● ABOUT THIS TASK:
Please rewrite all of the material with "Certified Partner" replaced by "Sertifikalı İş Ortağı" and everything else kept the same, leaving out the pictures.

● AVAILABLE RECORDS:
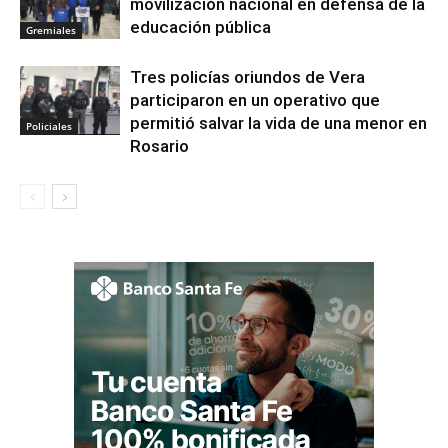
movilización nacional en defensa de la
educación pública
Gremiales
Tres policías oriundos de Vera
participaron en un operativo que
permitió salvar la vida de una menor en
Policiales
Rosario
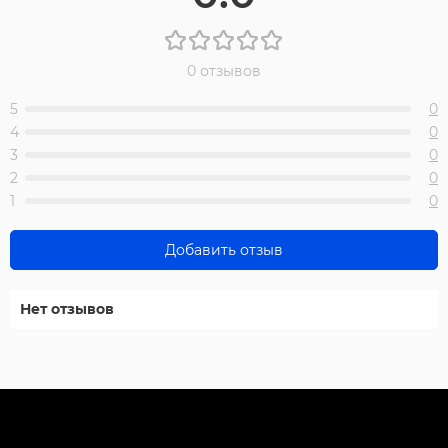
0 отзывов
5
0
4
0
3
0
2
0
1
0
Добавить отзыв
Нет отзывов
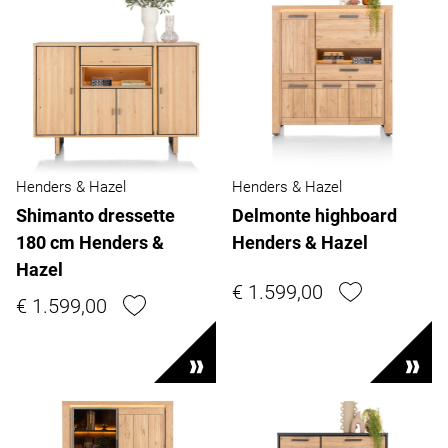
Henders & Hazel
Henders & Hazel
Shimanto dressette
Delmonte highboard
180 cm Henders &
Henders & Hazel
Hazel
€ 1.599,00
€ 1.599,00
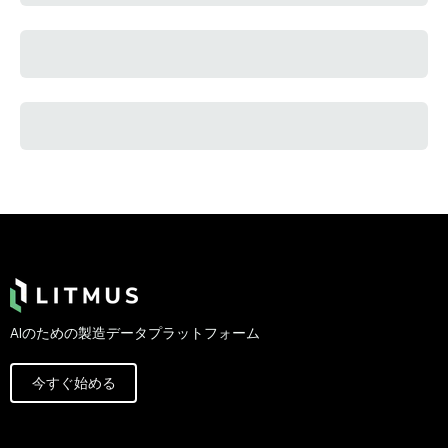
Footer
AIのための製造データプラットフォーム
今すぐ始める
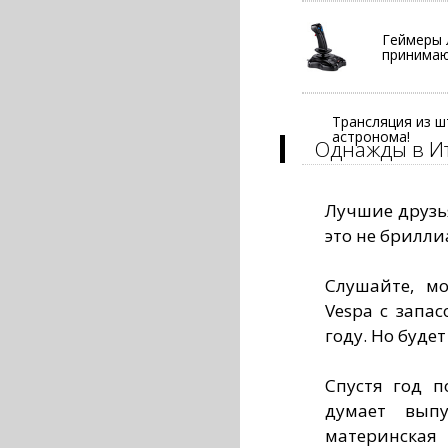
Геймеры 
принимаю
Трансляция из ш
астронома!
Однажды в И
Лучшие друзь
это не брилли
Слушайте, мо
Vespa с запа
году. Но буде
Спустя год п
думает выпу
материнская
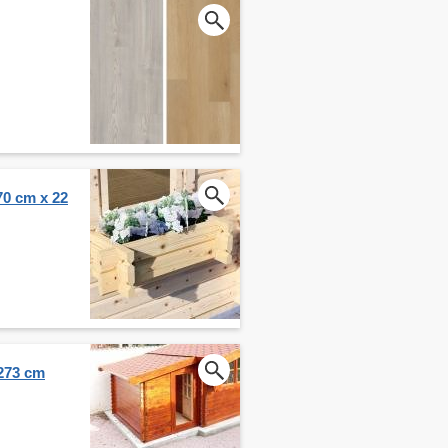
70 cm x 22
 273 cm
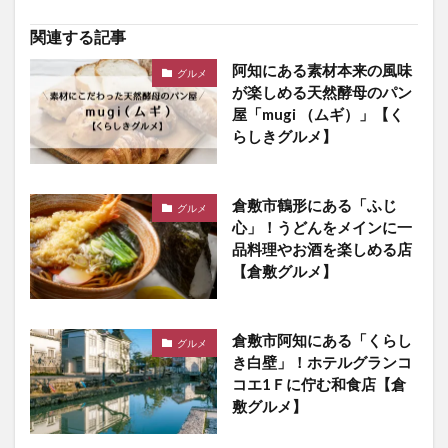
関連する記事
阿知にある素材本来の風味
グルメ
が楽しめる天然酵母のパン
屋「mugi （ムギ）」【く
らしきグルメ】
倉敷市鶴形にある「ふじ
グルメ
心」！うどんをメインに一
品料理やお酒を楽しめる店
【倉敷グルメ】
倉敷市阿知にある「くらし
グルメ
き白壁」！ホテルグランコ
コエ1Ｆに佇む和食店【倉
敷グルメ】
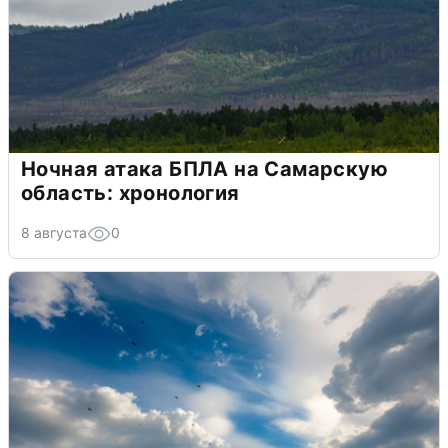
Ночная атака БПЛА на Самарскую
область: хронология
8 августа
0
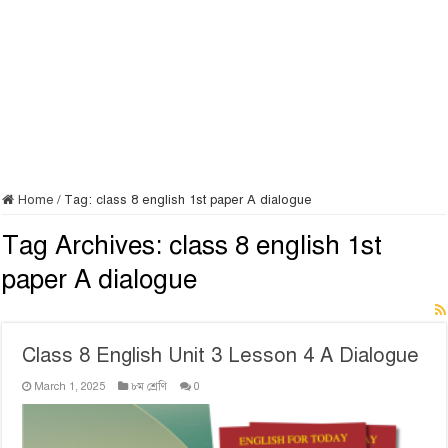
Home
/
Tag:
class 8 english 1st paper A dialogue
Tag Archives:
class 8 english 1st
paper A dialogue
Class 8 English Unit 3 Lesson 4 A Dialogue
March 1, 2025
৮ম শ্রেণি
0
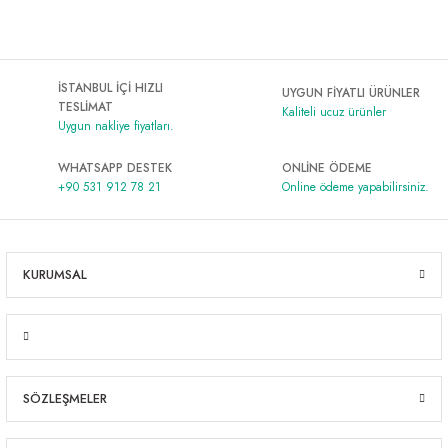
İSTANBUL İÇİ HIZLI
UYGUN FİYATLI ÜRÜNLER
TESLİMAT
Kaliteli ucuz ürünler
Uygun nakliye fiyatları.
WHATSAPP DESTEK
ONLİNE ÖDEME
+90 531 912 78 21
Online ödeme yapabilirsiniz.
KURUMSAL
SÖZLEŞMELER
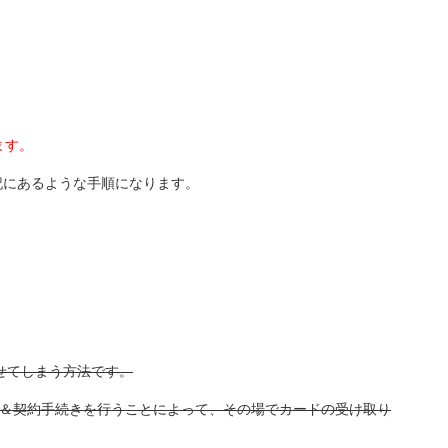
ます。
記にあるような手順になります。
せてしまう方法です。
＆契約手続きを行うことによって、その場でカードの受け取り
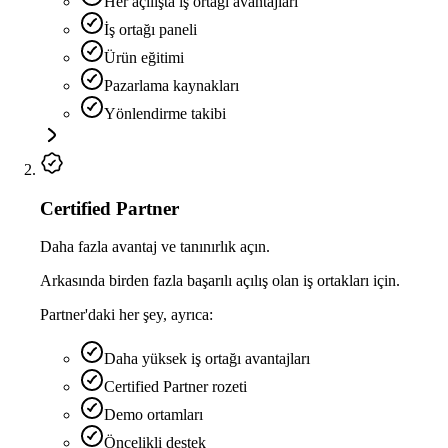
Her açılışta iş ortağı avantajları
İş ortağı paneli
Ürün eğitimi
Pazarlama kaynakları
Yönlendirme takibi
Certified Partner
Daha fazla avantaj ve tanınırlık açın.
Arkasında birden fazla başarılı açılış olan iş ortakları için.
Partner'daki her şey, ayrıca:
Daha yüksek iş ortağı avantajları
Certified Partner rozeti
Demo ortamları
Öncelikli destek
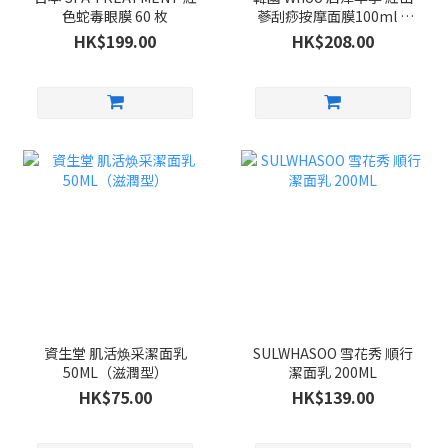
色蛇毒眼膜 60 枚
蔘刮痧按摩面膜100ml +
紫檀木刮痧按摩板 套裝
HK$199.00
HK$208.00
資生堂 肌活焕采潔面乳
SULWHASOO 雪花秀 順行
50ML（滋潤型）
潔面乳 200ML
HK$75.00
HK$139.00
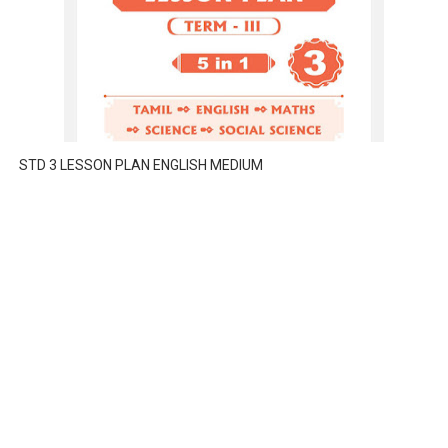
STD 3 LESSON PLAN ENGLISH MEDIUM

● PROBLEM SOLUTION:
movilización nacional en defensa de la
educación pública
Gremiales
Tres policías oriundos de Vera
participaron en un operativo que
permitió salvar la vida de una menor en
Policiales
Rosario
0 отзывов
5
0
4
0
3
0
2
0
1
0
Добавить отзыв
Нет отзывов
Henders & Hazel
Henders & Hazel
Shimanto dressette
Delmonte highboard
180 cm Henders &
Henders & Hazel
Hazel
€ 1.599,00
€ 1.599,00
Footer
AIのための製造データプラットフォーム
今すぐ始める
Геймеры 
принимаю
Трансляция из ш
астронома!
Однажды в И
Лучшие друзь
это не брилли
Слушайте, мо
Vespa с запа
году. Но буде
Спустя год п
думает выпу
материнская
70 cm x 22
 273 cm
関連する記事
阿知にある素材本来の風味
グルメ
が楽しめる天然酵母のパン
屋「mugi （ムギ）」【く
らしきグルメ】
倉敷市鶴形にある「ふじ
グルメ
心」！うどんをメインに一
品料理やお酒を楽しめる店
【倉敷グルメ】
倉敷市阿知にある「くらし
グルメ
き白壁」！ホテルグランコ
コエ1Ｆに佇む和食店【倉
敷グルメ】
Ночная атака БПЛА на Самарскую
область: хронология
8 августа
0
Home
/
Tag:
class 8 english 1st paper A dialogue
Tag Archives:
class 8 english 1st
paper A dialogue
Class 8 English Unit 3 Lesson 4 A Dialogue
March 1, 2025
৮ম শ্রেণি
0
İSTANBUL İÇİ HIZLI
UYGUN FİYATLI ÜRÜNLER
TESLİMAT
Kaliteli ucuz ürünler
Uygun nakliye fiyatları.
WHATSAPP DESTEK
ONLİNE ÖDEME
+90 531 912 78 21
Online ödeme yapabilirsiniz.
KURUMSAL
SÖZLEŞMELER
ます。
記にあるような手順になります。
せてしまう方法です。
＆契約手続きを行うことによって、その場でカードの受け取り
Her açılışta iş ortağı avantajları
İş ortağı paneli
Ürün eğitimi
Pazarlama kaynakları
Yönlendirme takibi
Sertifikalı İş Ortağı
Daha fazla avantaj ve tanınırlık açın.
Arkasında birden fazla başarılı açılış olan iş ortakları için.
Partner'daki her şey, ayrıca:
Daha yüksek iş ortağı avantajları
Sertifikalı İş Ortağı rozeti
Demo ortamları
Öncelikli destek
色蛇毒眼膜 60 枚
蔘刮痧按摩面膜100ml +
紫檀木刮痧按摩板 套裝
HK$199.00
HK$208.00
資生堂 肌活焕采潔面乳
SULWHASOO 雪花秀 順行
50ML（滋潤型）
潔面乳 200ML
HK$75.00
HK$139.00
STD 3 LESSON PLAN ENGLISH MEDIUM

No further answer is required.